BANGOR — It was a small group of giddy band mothers who first tipped off the crowd that something exciting was afoot.
Cameras in hand they wrangled for position near the review stand, craning their necks for the first glimpse of the Bangor High School Band. Finally the band could be heard making the turn onto Main Street and the mothers’ excitement grew into almost amusing proportions.
As the drums and trumpets grew louder and the band came into view, the reason for the fuss became clear.
There in front of the reviewing stand stood the 66-member Bangor High School Band bedecked in — yes — new uniforms! Gray pants, topped with cardinal-and-white jackets. Flag team members sparkled in silver-sequined vests and the whole outfit was topped off with maroon berets.
It was a far stretch from the jeans and T-shirts that many of the band members wore during Bangor’s gala Labor Day event celebrating the 50th anniversary of World War II.
The band’s appearance in the heavily attended September event turned into an embarrassment for the school and consequently the city. Letters poured into the newspaper as the community questioned the band’s appearance.
“We were embarrassed by what happened Labor Day and we were determined not to let that happen again,” said Bangor School Superintendent James Doughty.
As the letters were aired on the pages of the newspaper, Doughty called a meeting with music director Doug Kennedy to see what could be done to improve the band’s image.
Uniforms was one place to start, and for the first time in 14 years, Bangor High School was able to find the funds to finance new band uniforms. The 80 new uniforms, plus matching flags and banner cost roughly $14,000, Doughty said.

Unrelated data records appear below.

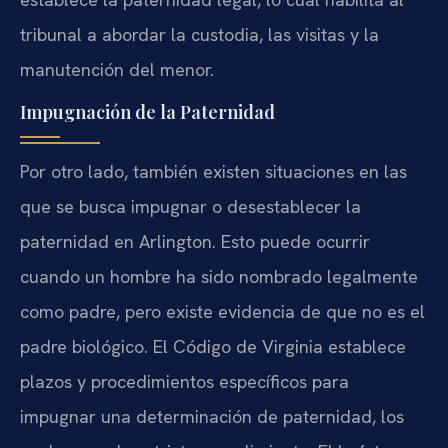
tribunal a abordar la custodia, las visitas y la
manutención del menor.
Impugnación de la Paternidad
Por otro lado, también existen situaciones en las
que se busca impugnar o desestablecer la
paternidad en Arlington. Esto puede ocurrir
cuando un hombre ha sido nombrado legalmente
como padre, pero existe evidencia de que no es el
padre biológico. El Código de Virginia establece
plazos y procedimientos específicos para
impugnar una determinación de paternidad, los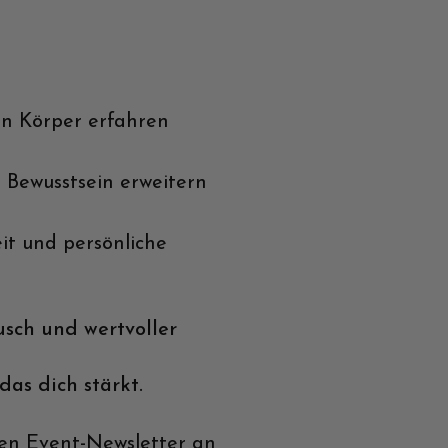
en Körper erfahren
 Bewusstsein erweitern
it und persönliche
usch und wertvoller
as dich stärkt.
 den Event-Newsletter an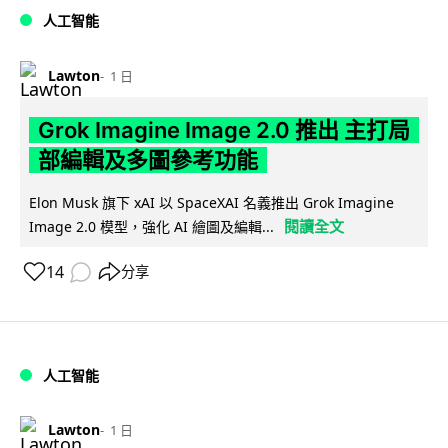
人工智能
Lawton
1 日
Grok Imagine Image 2.0 推出 主打局
部編輯及多圖參考功能
Elon Musk 旗下 xAI 以 SpaceXAI 名義推出 Grok Imagine
閱讀全文
Image 2.0 模型，強化 AI 繪圖及編輯...
14
分享
人工智能
Lawton
1 日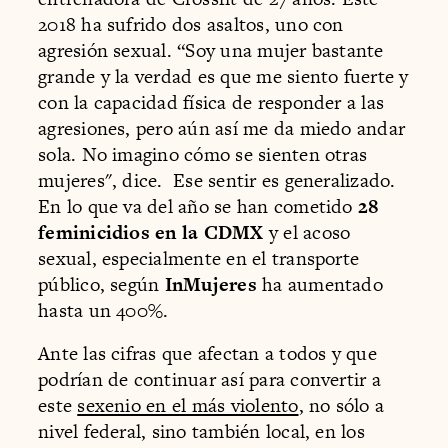
2018 ha sufrido dos asaltos, uno con
agresión sexual. “Soy una mujer bastante
grande y la verdad es que me siento fuerte y
con la capacidad física de responder a las
agresiones, pero aún así me da miedo andar
sola. No imagino cómo se sienten otras
mujeres", dice. Ese sentir es generalizado.
En lo que va del año se han cometido
28
feminicidios en la CDMX
y el acoso
sexual, especialmente en el transporte
público, según
InMujeres
ha aumentado
hasta un 400%.
Ante las cifras que afectan a todos y que
podrían de continuar así para convertir a
este
sexenio en el más violento
, no sólo a
nivel federal, sino también local, en los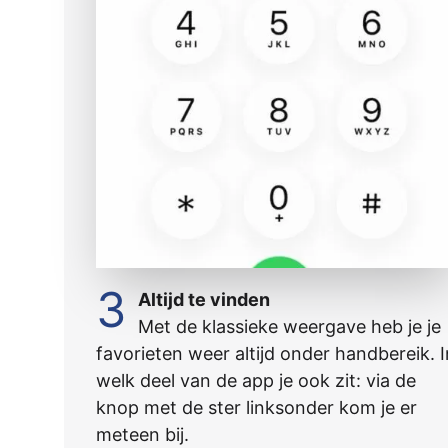
3
Altijd te vinden
Met de klassieke weergave heb je je
favorieten weer altijd onder handbereik. I
welk deel van de app je ook zit: via de
knop met de ster linksonder kom je er
meteen bij.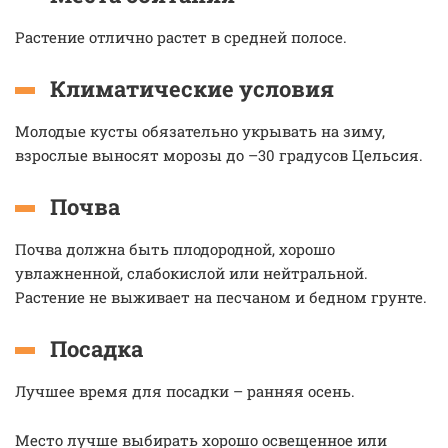
Растение отлично растет в средней полосе.
Климатические условия
Молодые кусты обязательно укрывать на зиму,
взрослые выносят морозы до –30 градусов Цельсия.
Почва
Почва должна быть плодородной, хорошо
увлажненной, слабокислой или нейтральной.
Растение не выживает на песчаном и бедном грунте.
Посадка
Лучшее время для посадки – ранняя осень.
Место лучше выбирать хорошо освещенное или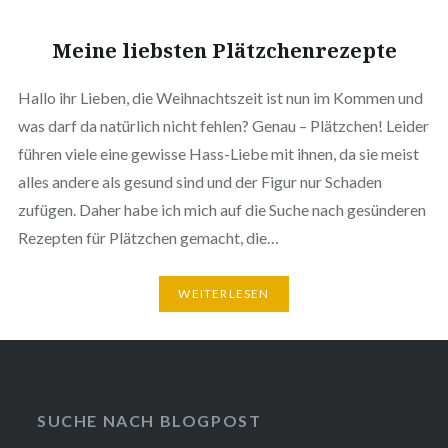
Meine liebsten Plätzchenrezepte
Hallo ihr Lieben, die Weihnachtszeit ist nun im Kommen und
was darf da natürlich nicht fehlen? Genau – Plätzchen! Leider
führen viele eine gewisse Hass-Liebe mit ihnen, da sie meist
alles andere als gesund sind und der Figur nur Schaden
zufügen. Daher habe ich mich auf die Suche nach gesünderen
Rezepten für Plätzchen gemacht, die…
WEITERLESEN
SUCHE NACH BLOGPOST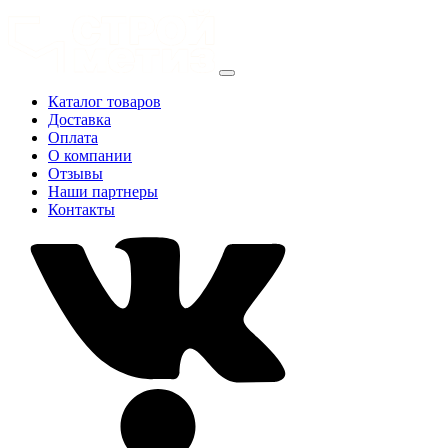
Каталог товаров
Доставка
Оплата
О компании
Отзывы
Наши партнеры
Контакты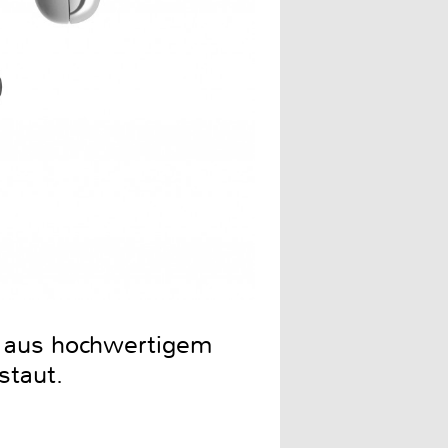
er aus hochwertigem
staut.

With the Veterans Day parade looming just two months away Kennedy had to rush to find the right uniforms that could be delivered on time. He found one company that could fill the order and, though the uniforms arrived piecemeal, the last one made it by Nov. 2.
On the evening before Saturday’s parade, mothers across the city were hemming and adjusting to — well, to beat the band.

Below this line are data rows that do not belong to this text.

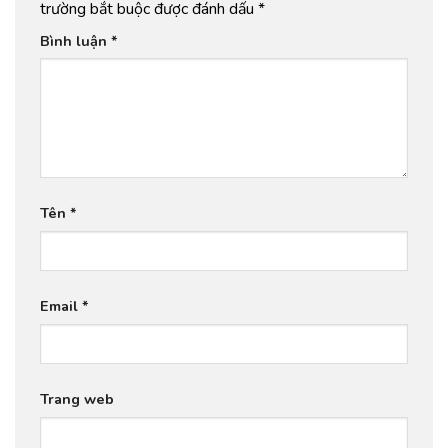
trường bắt buộc được đánh dấu
*
Bình luận
*
Tên
*
Email
*
Trang web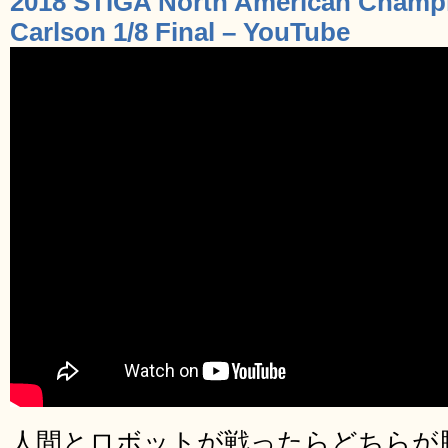
2018 STIGA North American Champi
Carlson 1/8 Final – YouTube
人間とロボットが戦ったらどちらが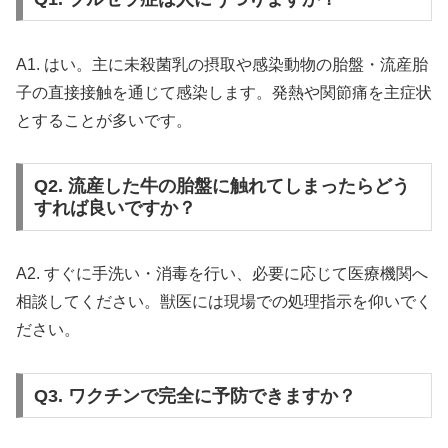
A1. はい。主に未殺菌乳の摂取や感染動物の胎盤・流産胎
子の直接接触を通じて感染します。発熱や関節痛を主症状
とすることが多いです。
Q2. 流産した牛の胎盤に触れてしまったらどう
すれば良いですか？
A2. すぐに手洗い・消毒を行い、必要に応じて医療機関へ
相談してください。獣医には現場での処理指示を仰いでく
ださい。
Q3. ワクチンで完全に予防できますか？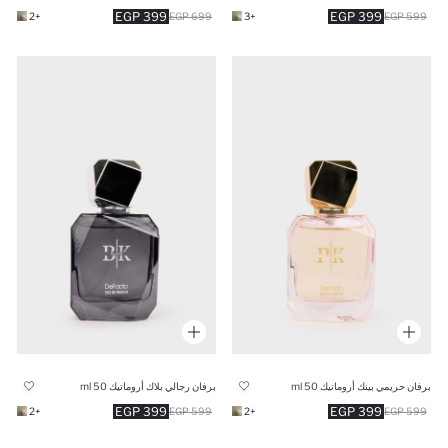
399 EGP
399 EGP
+2
699 EGP
+3
599 EGP
برفان حريمي بينك أروماتيك 50 ml
برفان رجالي بلاك أروماتيك 50 ml
399 EGP
399 EGP
+2
599 EGP
+2
599 EGP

No one noticed if there was an uneven hemline or two in the group. The kids stood straight and tall as they played “The Star-Spangled Banner” before the reviewing stand at West Market Square and the excitement of those band mothers was catchy.
Kennedy was proud of his band on Saturday, even though he had to bungee cord a tuba together before the parade began.
The Bangor High School Band still has a ways to go, Kennedy acknowledges, but snappy uniforms is a good first step. For young musicians a good attitude can go a long way.